§ **Exercise objective**
Reproduce all of the lines below word for word, and leave the pictures out of your answer.

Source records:
______

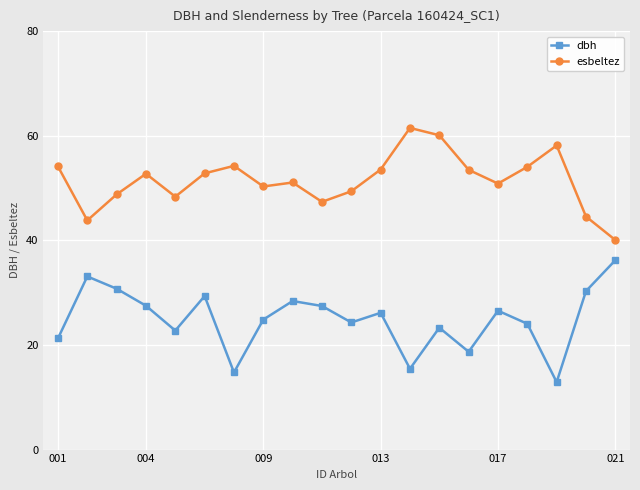

True or false: dbh has more than 0 points higher than both neighbors.

True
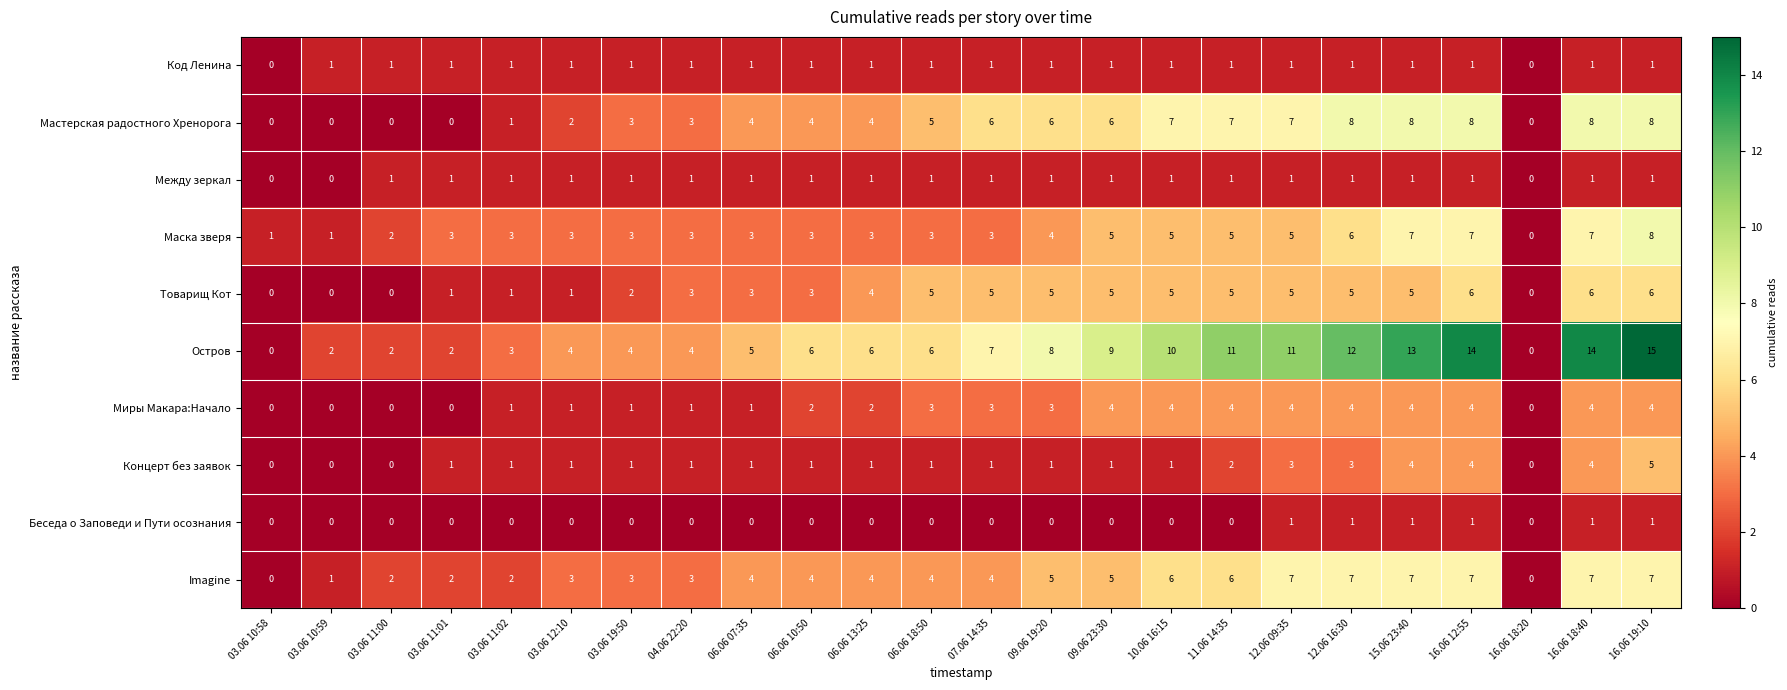

What is the total value across all series at 15.06 23:40?

51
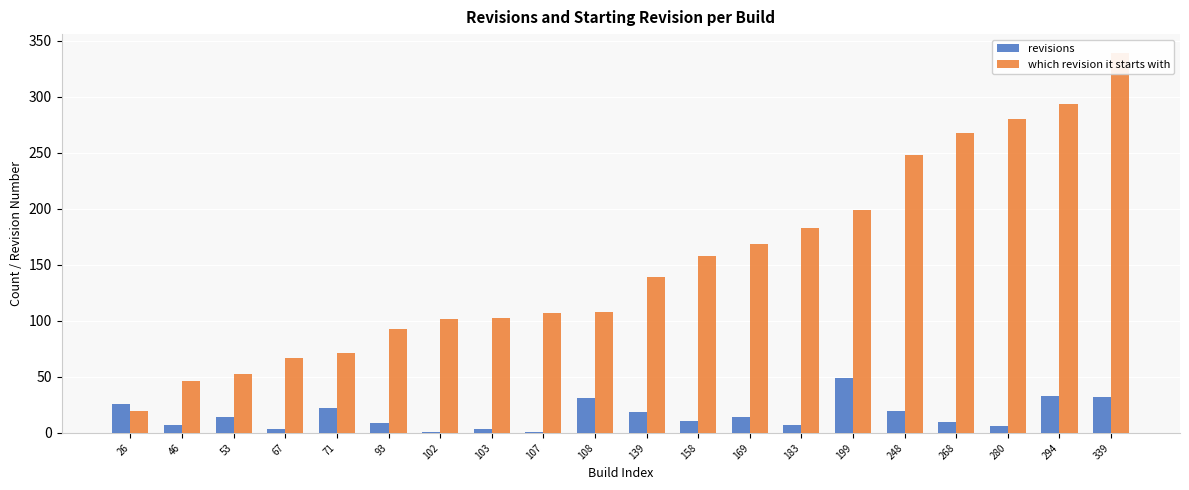

What is the total value across all series at 71?

93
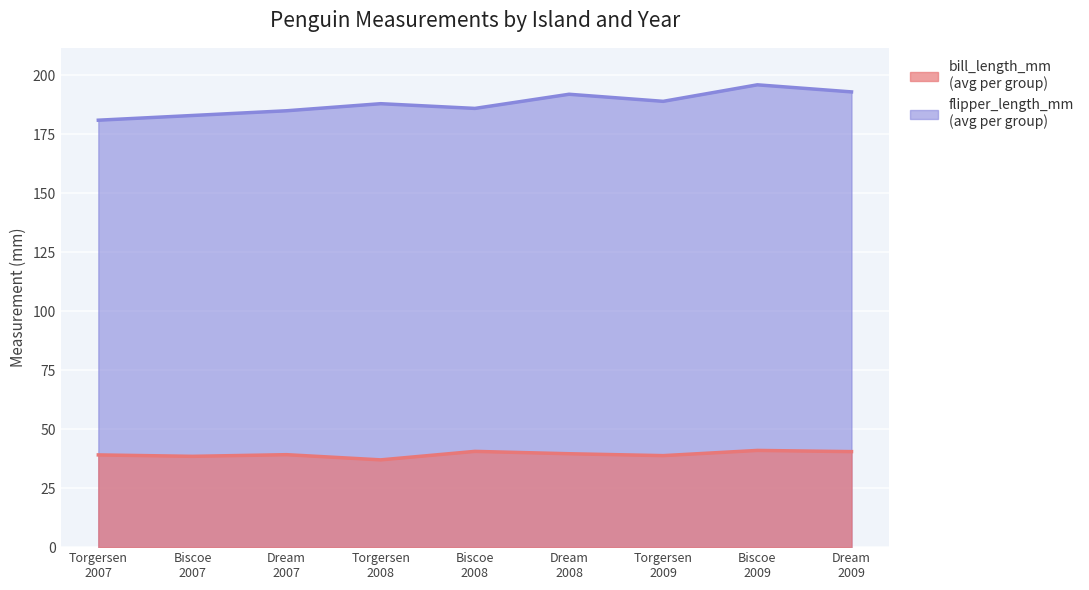

Which series changed the most between 2008 Biscoe and 2009 Torgersen?

flipper_length_mm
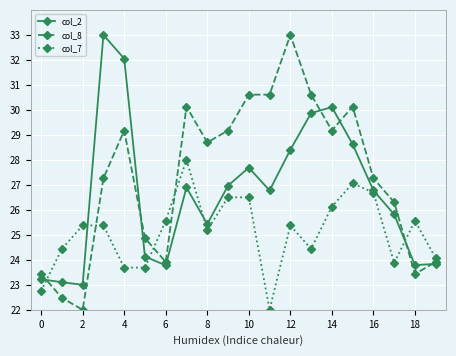

Which series has the widest spread of values?

col_8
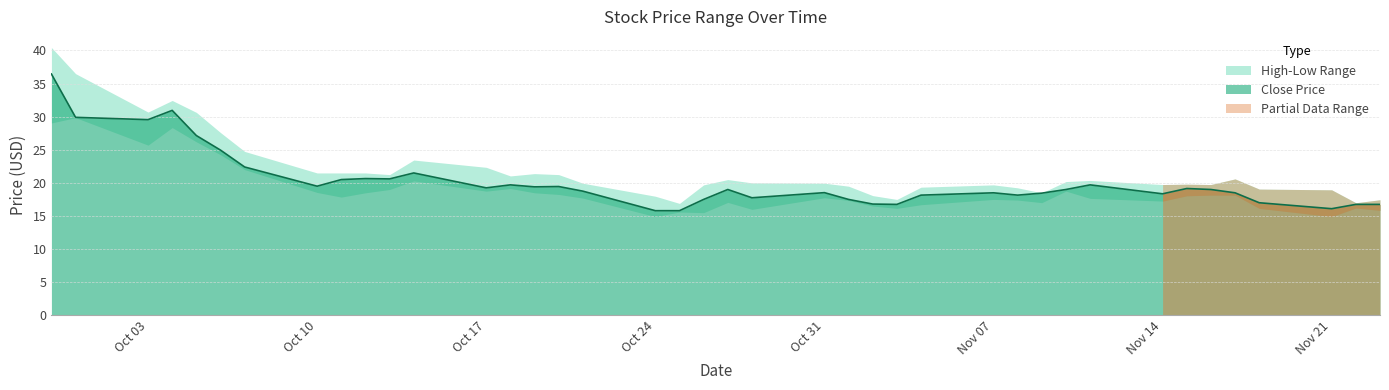

What is the sum of all low values?

758.5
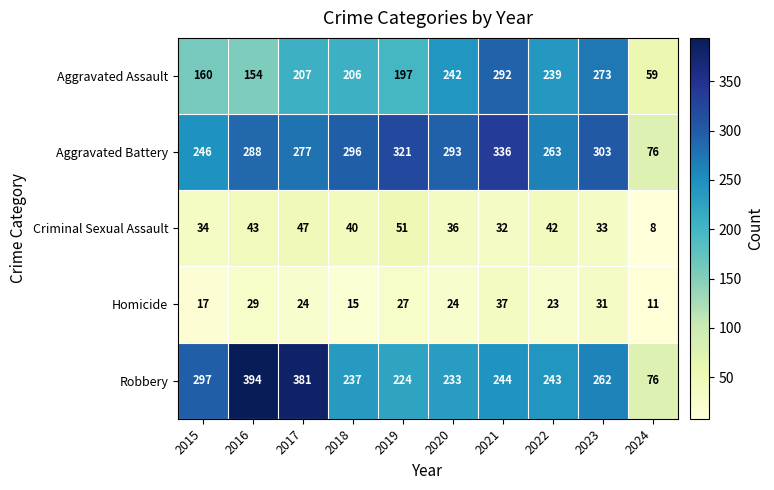

What is the greatest value displayed?

394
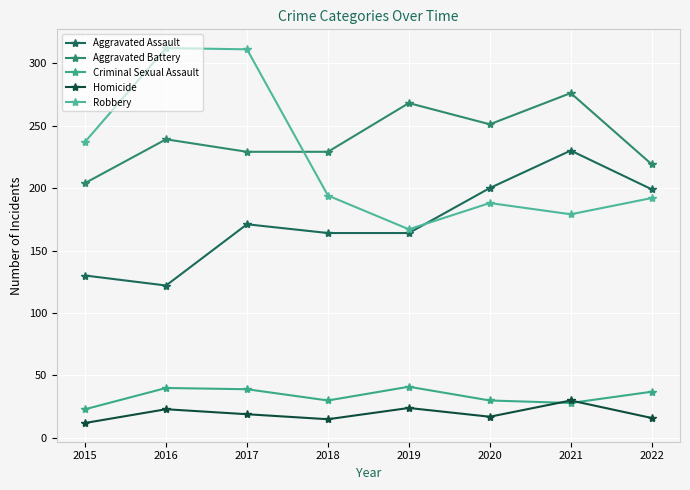

Is it true that Homicide equals 33 at 2019?

False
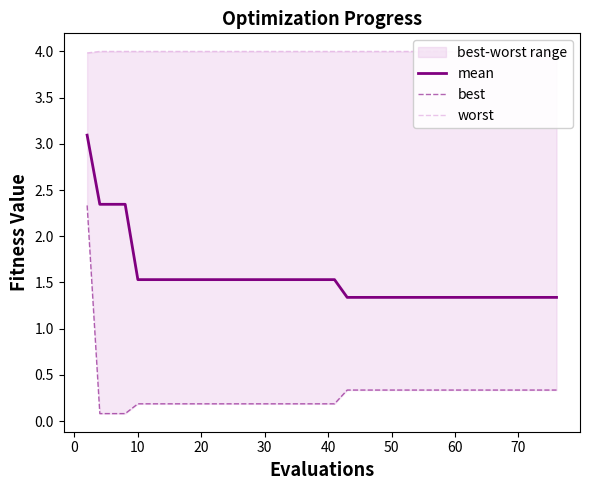

Is it true that mean equals 2.2 at 18?

False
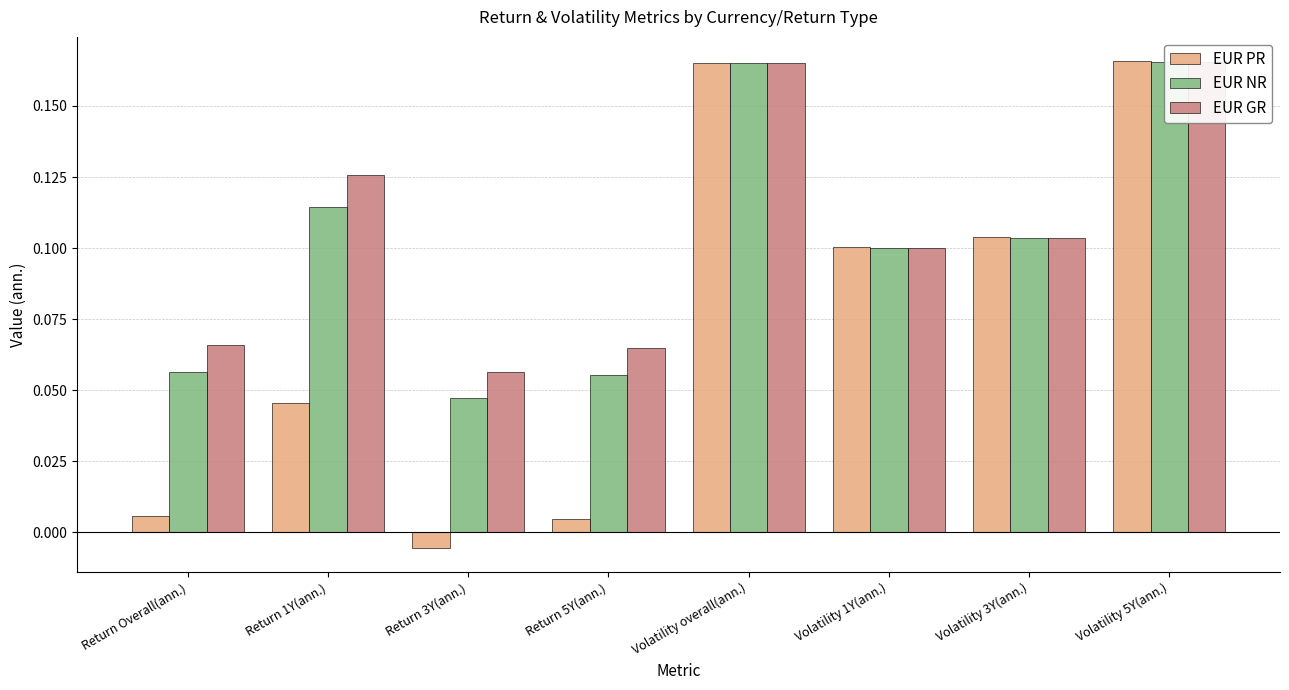

What is the spread (max minus min) of values at Return 1Y(ann.)?

0.1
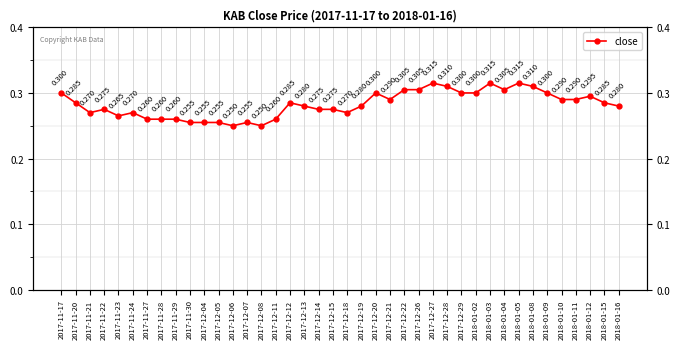

Reading left to right, what are all the values shown in this chart?

2017-11-17=0.3	2017-11-20=0.3	2017-11-21=0.3	2017-11-22=0.3	2017-11-23=0.3	2017-11-24=0.3	2017-11-27=0.3	2017-11-28=0.3	2017-11-29=0.3	2017-11-30=0.3	2017-12-04=0.3	2017-12-05=0.3	2017-12-06=0.2	2017-12-07=0.3	2017-12-08=0.2	2017-12-11=0.3	2017-12-12=0.3	2017-12-13=0.3	2017-12-14=0.3	2017-12-15=0.3	2017-12-18=0.3	2017-12-19=0.3	2017-12-20=0.3	2017-12-21=0.3	2017-12-22=0.3	2017-12-26=0.3	2017-12-27=0.3	2017-12-28=0.3	2017-12-29=0.3	2018-01-02=0.3	2018-01-03=0.3	2018-01-04=0.3	2018-01-05=0.3	2018-01-08=0.3	2018-01-09=0.3	2018-01-10=0.3	2018-01-11=0.3	2018-01-12=0.3	2018-01-15=0.3	2018-01-16=0.3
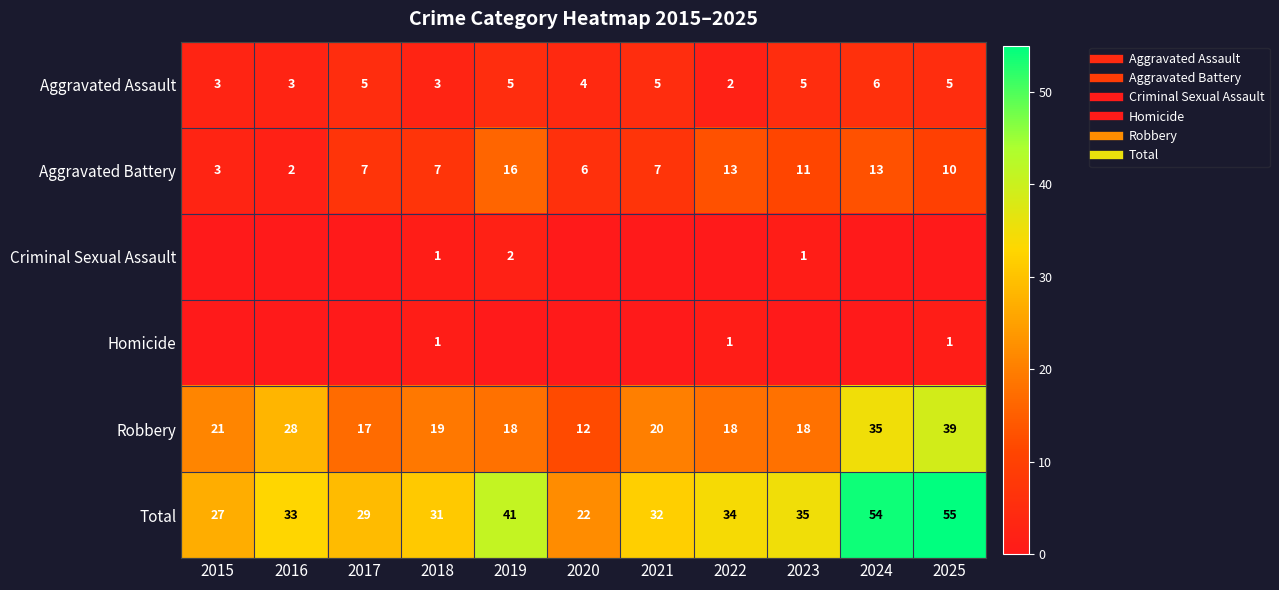

At which category does the chart reach its minimum across all series?

2015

______

§ **Your solution**
True or false: dbh has more than 0 points higher than both neighbors.

True

What is the total value across all series at 15.06 23:40?

51

What is the total value across all series at 71?

93

Which series changed the most between 2008 Biscoe and 2009 Torgersen?

flipper_length_mm

Which series has the widest spread of values?

col_8

What is the sum of all low values?

758.5

What is the greatest value displayed?

394

Is it true that Homicide equals 33 at 2019?

False

Is it true that mean equals 2.2 at 18?

False

What is the spread (max minus min) of values at Return 1Y(ann.)?

0.1

Reading left to right, what are all the values shown in this chart?

2017-11-17=0.3	2017-11-20=0.3	2017-11-21=0.3	2017-11-22=0.3	2017-11-23=0.3	2017-11-24=0.3	2017-11-27=0.3	2017-11-28=0.3	2017-11-29=0.3	2017-11-30=0.3	2017-12-04=0.3	2017-12-05=0.3	2017-12-06=0.2	2017-12-07=0.3	2017-12-08=0.2	2017-12-11=0.3	2017-12-12=0.3	2017-12-13=0.3	2017-12-14=0.3	2017-12-15=0.3	2017-12-18=0.3	2017-12-19=0.3	2017-12-20=0.3	2017-12-21=0.3	2017-12-22=0.3	2017-12-26=0.3	2017-12-27=0.3	2017-12-28=0.3	2017-12-29=0.3	2018-01-02=0.3	2018-01-03=0.3	2018-01-04=0.3	2018-01-05=0.3	2018-01-08=0.3	2018-01-09=0.3	2018-01-10=0.3	2018-01-11=0.3	2018-01-12=0.3	2018-01-15=0.3	2018-01-16=0.3

At which category does the chart reach its minimum across all series?

2015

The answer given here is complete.